Dr. Gault considered how platforms like TikTok allow users to maintain connections with the Black church when in person attendance is not possible. Having watched religious online communities emerge in niche spaces during the mid-1990s, Dr. Campbell discussed how increasing accessibility has led younger cohorts to view online communities as primary components of their religious lives. Dr. Manigault-Bryant urged consideration of varied spiritual technologies (including film) in furthering access to and engagement with embodied religious experiences, while also highlighting how movement from original contexts can lead to reinterpretations and misunderstandings of Black spiritual media. Panelists additionally discussed the role of influencers and the commodification in online religious content.
God Bless the West: White Christian Nationalism and the Evangelical Internet
Hosted by CITAP Principal Investigator Dr. Francesca Tripodi, the symposium’s second panel featured Dr. Eden Consenstein (UNC-Chapel Hill), Dr. Whitney Phillips (the University of Oregon), Dr. Xavier Pickett (Cornell University), and Dr. Samuel Perry (the University of Oklahoma). Dr. Consenstein began by affirming the encroachment of white Christian nationalism into mainstream, secular media outlets well into the 20th century—an encroachment made possible by elite credentials possessed by many white Christian nationalists. Dr. Phillips discussed how much of white Christian nationalism focuses on fear and loathing, particularly toward a devilish “liberal,” “socialist,” “communist” or otherwise “leftist” other. Considering the centrality of whiteness and its ties to American nationalism, Dr. Pickett emphasized the necessity of understanding how anti-Black racism impacts what speech is framed not only as radical, but unutterable. Tracing conservative movement from rejecting to embracing the term “Christian nationalism,” Dr. Perry reiterated the importance of understanding how this ideology operates on the premise of a white ethnoculture embodied in civic practices.
Panelists further interrogated the history of division based on a "leftist” devil in Christian Nationalism from the Red Scare onward and discussed strategies for public outreach addressing these divisions beyond academic audiences.
Call to Action: Religion is Public
In the final panel of the day, LaRisa Anderson and Dr. Tripodi jointly hosted Drs. Campbell, Gault, Pickett, Perry, Phillips, and Consenstein. In a more informal setting than previous panels, panelists and audience members discussed how to actionably move past a tendency for American society to demonize groups marginalized based on race/ethnicity, gender, and sexual orientation, and how to break the cycle of demonization. Specific emphasis was placed on inherent threats toward critique, disagreement, and the capacity to speak truth to power in American higher education and in American civic life. The importance of accessing suppressed histories through museums and other public forums facilitating public engagement with these histories was emphasized as an important component of opening dialogue and preventing ongoing demonization.

= = = = = = =

Write out the stretch of the symposium summary from "Panelists further interrogated" through "beyond academic audiences.", substituting "community outreach" for "public outreach".

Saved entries
= = = = = = =

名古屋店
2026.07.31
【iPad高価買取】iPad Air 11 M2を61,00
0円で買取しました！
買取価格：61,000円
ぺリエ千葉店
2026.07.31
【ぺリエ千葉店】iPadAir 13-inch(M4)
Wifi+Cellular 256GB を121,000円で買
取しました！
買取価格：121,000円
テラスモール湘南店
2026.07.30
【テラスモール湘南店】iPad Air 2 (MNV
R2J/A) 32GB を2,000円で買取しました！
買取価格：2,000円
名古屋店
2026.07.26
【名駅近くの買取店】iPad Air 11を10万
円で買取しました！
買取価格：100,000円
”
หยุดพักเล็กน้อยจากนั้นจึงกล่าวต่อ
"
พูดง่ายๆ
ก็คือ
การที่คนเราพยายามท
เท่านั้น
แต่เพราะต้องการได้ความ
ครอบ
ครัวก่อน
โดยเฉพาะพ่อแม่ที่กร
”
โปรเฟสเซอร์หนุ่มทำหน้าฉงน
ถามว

= = = = = = =

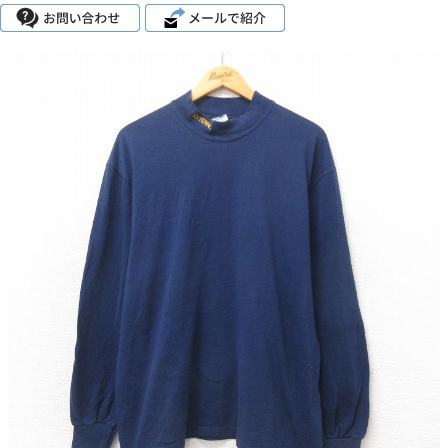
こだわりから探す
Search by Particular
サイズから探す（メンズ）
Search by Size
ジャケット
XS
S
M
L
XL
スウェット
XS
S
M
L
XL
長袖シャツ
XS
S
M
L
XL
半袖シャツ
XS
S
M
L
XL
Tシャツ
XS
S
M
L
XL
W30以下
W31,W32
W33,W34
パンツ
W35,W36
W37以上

= = = = = = =

PROBLEM SOLUTION -
Panelists further interrogated the history of division based on a "leftist” devil in Christian Nationalism from the Red Scare onward and discussed strategies for community outreach addressing these divisions beyond academic audiences.